The process of screening migrants by nationality has left thousands trapped along the way, with as many as 6,000 living at times in the mud along this border, their fury bubbling over almost daily with protests and efforts to storm or tear down the new fence, which now stretches nearly 40 miles (65km) and sparkles in the sunlight. But to no avail.
The Macedonian police have responded at times with tear gas and rubber bullets. One Moroccan man died when, in a melee, he climbed onto the roof of a train car and touched the electricity cables overhead.
As the flow of migrants grew last summer, German Chancellor Angela Merkel stepped in to assure them that her country would keep its doors open.
Now, Ovesson said, many of the men, women and children camped along the Greece-Macedonia border are hoping that Merkel will speak up for them, too.
“They ask all the time,” she said. “Has Angela said anything?”
However, Merkel, struggling to find shelter for the hundreds of thousands of new arrivals that have already made it to Germany and with her popularity ratings dropping, has said nothing to indicate she wants the new policy to be changed.
Some of the people who have risked their lives to get here are simply poor and looking for a way to support families back home. Mohamed Wadi, an 18-year-old soccer player from Morocco, said his club did not pay him to play while the managers made money.
“I only want a chance,” he said. “I’m the oldest with three brothers that I need to support.”
However, others, ranging from the Yemenis to a group from the Baluchistan region of Pakistan, which has been racked with violence, and dozens of Iranians, who fear imprisonment or worse because they are Christian, gay or political activists, can make an effective case for asylum in Europe, experts say.
Now, however, it seems that Greece, a virtually bankrupt nation with an unemployment rate of more than 25 percent, may be the end of the road for them. Many refuse to accept this idea, walking the fence to see where they might be able to sneak past the Macedonian guards.
“I will crawl up that mountain, if I have to,” said Amir Lalenia, a 31-year-old Iranian, who said he wants to be free to practice his Christian faith.
“I left home for good,” he said. “I am not going back. If we could live there, why would we be here? There are not just bombs that are dangerous, you know.”
The Greek authorities have objected to the new triage by nationality, calling it unfair. In an e-mail, Greek Minister for Migration Policy Ioannis Mouzalas said the Greek government had “repeatedly expressed” its disagreement with what was going on at the border.
“This categorization also contravenes the principles of the United Nations,” he said.
However, some experts say the decision to take only Syrians, Afghans and Iraqis is a simple numbers calculation. They are the nationalities who are generally granted asylum more than 70 percent of the time.
“There are so many people coming that people are just looking for a way to slow things down,” said Daniel. Esdras, the head of the Greek office of the International Organization for Migration. “It’s not nice to categorize people like this, but what can you do?”

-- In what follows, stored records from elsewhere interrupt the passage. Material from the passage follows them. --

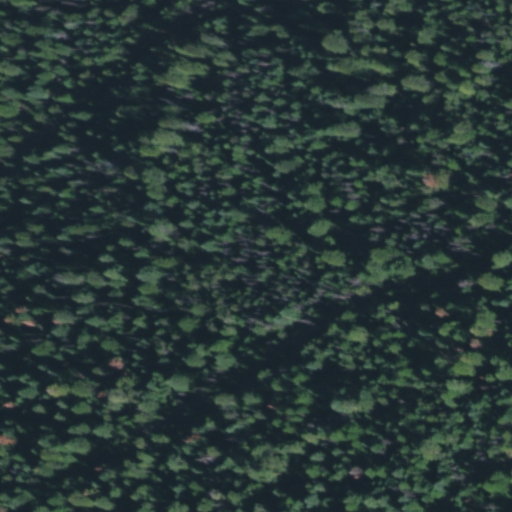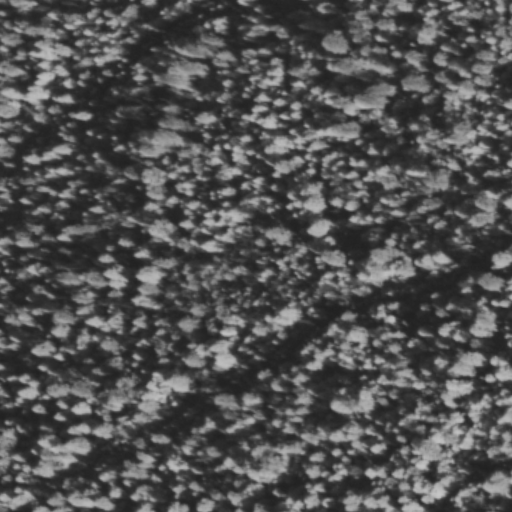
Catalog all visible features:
road: (117, 112)
road: (472, 478)
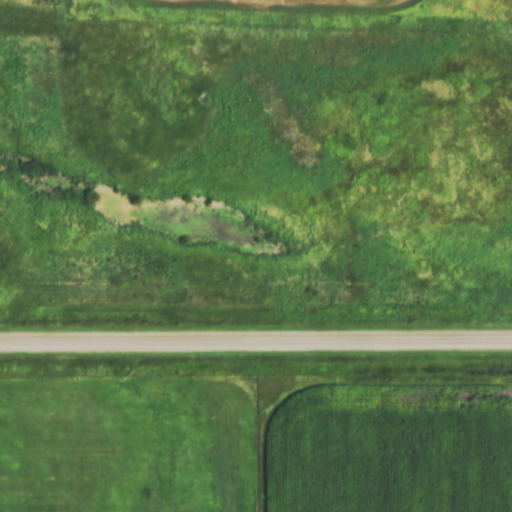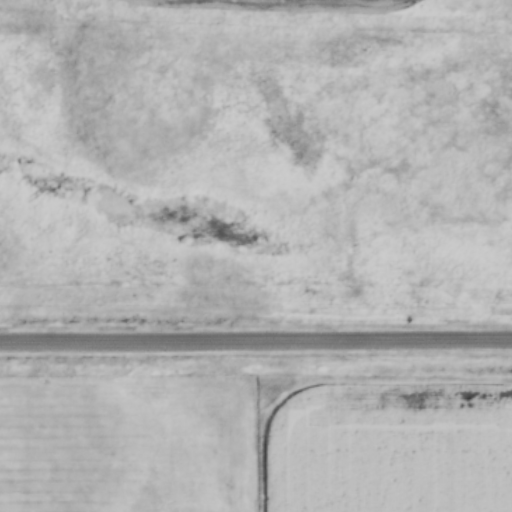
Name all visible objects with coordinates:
road: (255, 344)
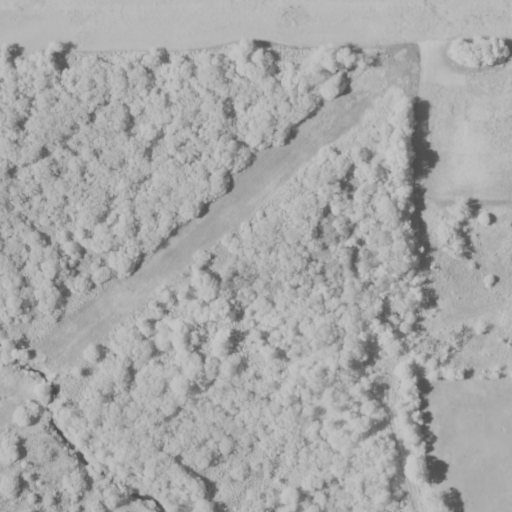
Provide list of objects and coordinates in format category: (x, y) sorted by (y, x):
road: (472, 313)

The migration organization, which generally provides migrants with plane tickets and a little start-up money to go home, ran out of funds in June and only recently got emergency funding that could help 1,000 people return to their countries of origin.
However, at the border, few say they would consider such a thing, and it appears that Greece will be left with the job of deciding on asylum applications and resettling those who decide to stay.
Many of those now being shuttled back from the border to Athens are being housed in former Olympic stadium sites, which have been abandoned for years.
There were more than 500 people, many sleeping on the floor, in the administrative building of the former hockey stadium on a recent evening. Some had come back from the border. Others had not been there yet.
“We are full,” said Marios Karagiannakis, the shift supervisor at the stadium. “But they keep coming. I leave at 2am and when I get back there are another 60.”